Reputation: 2859
I'm creating an NLP
model in which I use tokenizing
num_words = 5000
tokenizer = Tokenizer(num_words=num_words)
tokenizer.fit_on_texts(data)
Then I convert the texts to sequences
, calculate max_tokens
to determine the input dimension, and pad
them:
X_train_tokens = tokenizer.texts_to_sequences(X_train)
X_test_tokens = tokenizer.texts_to_sequences(X_test)
num_tokens = [len(tokens) for tokens in X_train_tokens + X_test_tokens]
num_tokens = np.array(num_tokens)
max_tokens = np.mean(num_tokens) + (2 * np.std(num_tokens))
max_tokens = int(max_tokens)
X_train_pad = pad_sequences(X_train_tokens, maxlen=max_tokens)
X_test_pad = pad_sequences(X_test_tokens, maxlen=max_tokens)
Then I build a Keras model and save it.
Then, I load the model I trained with above information. However, this time there is no tokenizer to prepare my text input, and I don't know what the input_dim is, since these are two different Python classes.
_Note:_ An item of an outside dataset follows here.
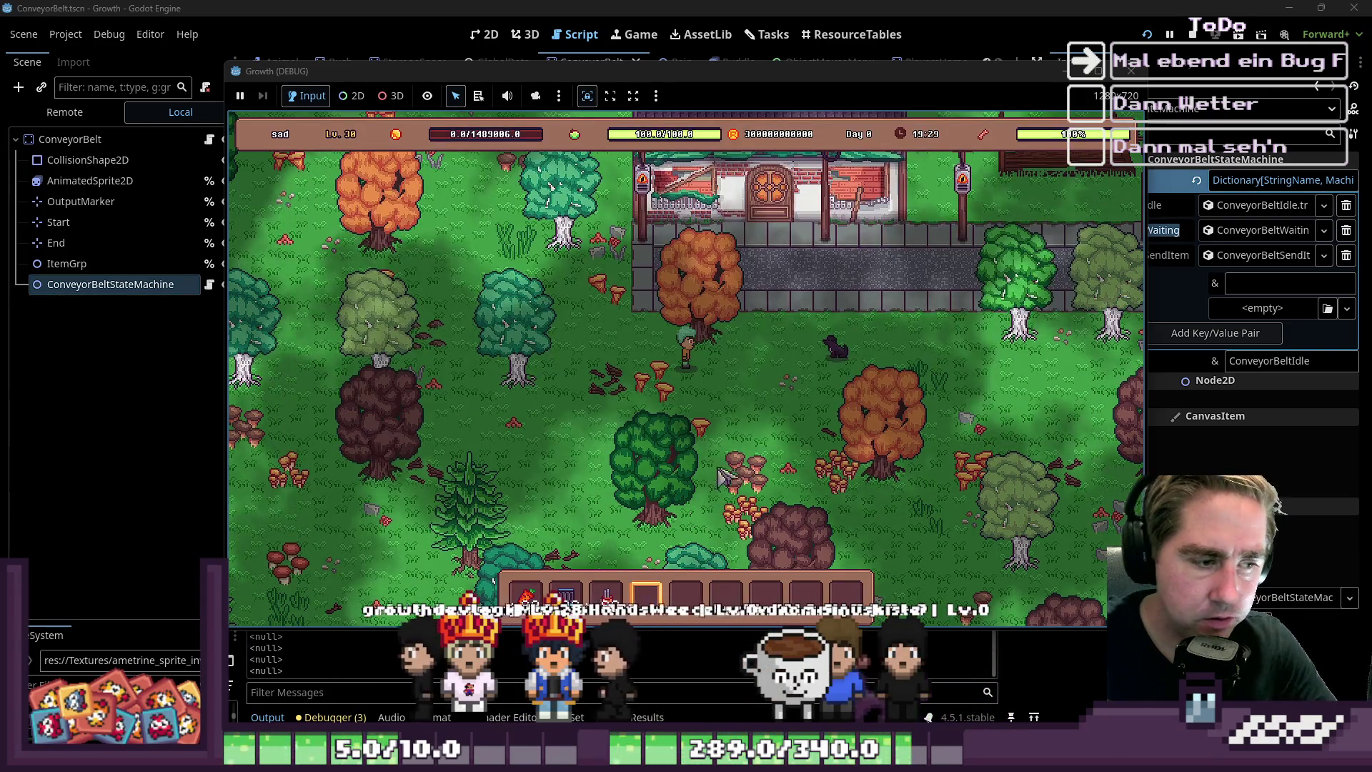
Place the machine and a conveyor belt segment from the hotbar in the world
key("1")
left_click(892, 318)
How can I use the information which I used in training, in test? What is the correct methodology for NLP testing? How can I use the same fitted tokenizer and calculated num_words on a separate Python file?
Upvotes: 0
Views: 93
Reputation: 2694
You have to save your fitted Tokenizer as well. This is easily done with pickle:
import pickle
pickle.dump( tokenizer, open( "tokenizer.pickle", "wb" ) )
And then when you load your keras model, load the tokenizer as well:
tokenizer = pickle.load( open( tokenizer.pickle", "rb" ) )
Ideally you would wrap the tokenizer and the model to a pipeline, so you can save and load them together and won't forget to save something essential.
Upvotes: 1